## Exercise instructions
Reproduce the data below line by line, from its first line to the line with "micrograph shows immunohistochemistry", both included, and nothing past that point.

START Information provided

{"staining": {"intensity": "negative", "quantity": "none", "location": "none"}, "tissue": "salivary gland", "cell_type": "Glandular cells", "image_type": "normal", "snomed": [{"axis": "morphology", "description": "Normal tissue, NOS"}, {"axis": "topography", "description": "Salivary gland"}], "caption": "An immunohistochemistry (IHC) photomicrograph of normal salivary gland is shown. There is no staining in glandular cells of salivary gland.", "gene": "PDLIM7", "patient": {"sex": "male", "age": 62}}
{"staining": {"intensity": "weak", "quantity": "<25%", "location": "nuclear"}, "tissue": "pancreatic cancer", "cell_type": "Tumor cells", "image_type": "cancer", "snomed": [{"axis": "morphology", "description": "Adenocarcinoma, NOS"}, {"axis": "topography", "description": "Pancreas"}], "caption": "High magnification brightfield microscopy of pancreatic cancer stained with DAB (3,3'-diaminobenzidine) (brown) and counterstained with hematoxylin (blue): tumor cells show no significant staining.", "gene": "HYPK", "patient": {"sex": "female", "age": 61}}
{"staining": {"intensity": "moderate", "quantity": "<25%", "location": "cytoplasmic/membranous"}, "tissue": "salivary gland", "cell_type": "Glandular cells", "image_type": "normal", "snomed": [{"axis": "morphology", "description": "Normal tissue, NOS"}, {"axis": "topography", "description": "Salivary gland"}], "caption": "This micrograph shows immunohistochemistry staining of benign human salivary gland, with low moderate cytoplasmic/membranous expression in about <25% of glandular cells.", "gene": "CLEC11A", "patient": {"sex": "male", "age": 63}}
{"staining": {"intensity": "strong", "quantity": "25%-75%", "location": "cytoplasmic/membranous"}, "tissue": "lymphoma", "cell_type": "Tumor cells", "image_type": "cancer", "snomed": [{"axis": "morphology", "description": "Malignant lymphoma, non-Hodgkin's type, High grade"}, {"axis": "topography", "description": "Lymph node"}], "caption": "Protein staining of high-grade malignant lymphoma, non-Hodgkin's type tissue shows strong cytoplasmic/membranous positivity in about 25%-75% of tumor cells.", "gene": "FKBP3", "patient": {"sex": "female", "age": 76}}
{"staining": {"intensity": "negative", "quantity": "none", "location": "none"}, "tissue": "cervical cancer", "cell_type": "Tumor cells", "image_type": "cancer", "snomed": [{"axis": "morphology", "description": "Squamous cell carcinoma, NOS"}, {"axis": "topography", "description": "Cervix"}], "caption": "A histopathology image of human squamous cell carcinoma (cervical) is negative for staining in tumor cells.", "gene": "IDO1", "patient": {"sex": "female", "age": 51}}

END Information provided

## Written response
{"staining": {"intensity": "negative", "quantity": "none", "location": "none"}, "tissue": "salivary gland", "cell_type": "Glandular cells", "image_type": "normal", "snomed": [{"axis": "morphology", "description": "Normal tissue, NOS"}, {"axis": "topography", "description": "Salivary gland"}], "caption": "An immunohistochemistry (IHC) photomicrograph of normal salivary gland is shown. There is no staining in glandular cells of salivary gland.", "gene": "PDLIM7", "patient": {"sex": "male", "age": 62}}
{"staining": {"intensity": "weak", "quantity": "<25%", "location": "nuclear"}, "tissue": "pancreatic cancer", "cell_type": "Tumor cells", "image_type": "cancer", "snomed": [{"axis": "morphology", "description": "Adenocarcinoma, NOS"}, {"axis": "topography", "description": "Pancreas"}], "caption": "High magnification brightfield microscopy of pancreatic cancer stained with DAB (3,3'-diaminobenzidine) (brown) and counterstained with hematoxylin (blue): tumor cells show no significant staining.", "gene": "HYPK", "patient": {"sex": "female", "age": 61}}
{"staining": {"intensity": "moderate", "quantity": "<25%", "location": "cytoplasmic/membranous"}, "tissue": "salivary gland", "cell_type": "Glandular cells", "image_type": "normal", "snomed": [{"axis": "morphology", "description": "Normal tissue, NOS"}, {"axis": "topography", "description": "Salivary gland"}], "caption": "This micrograph shows immunohistochemistry staining of benign human salivary gland, with low moderate cytoplasmic/membranous expression in about <25% of glandular cells.", "gene": "CLEC11A", "patient": {"sex": "male", "age": 63}}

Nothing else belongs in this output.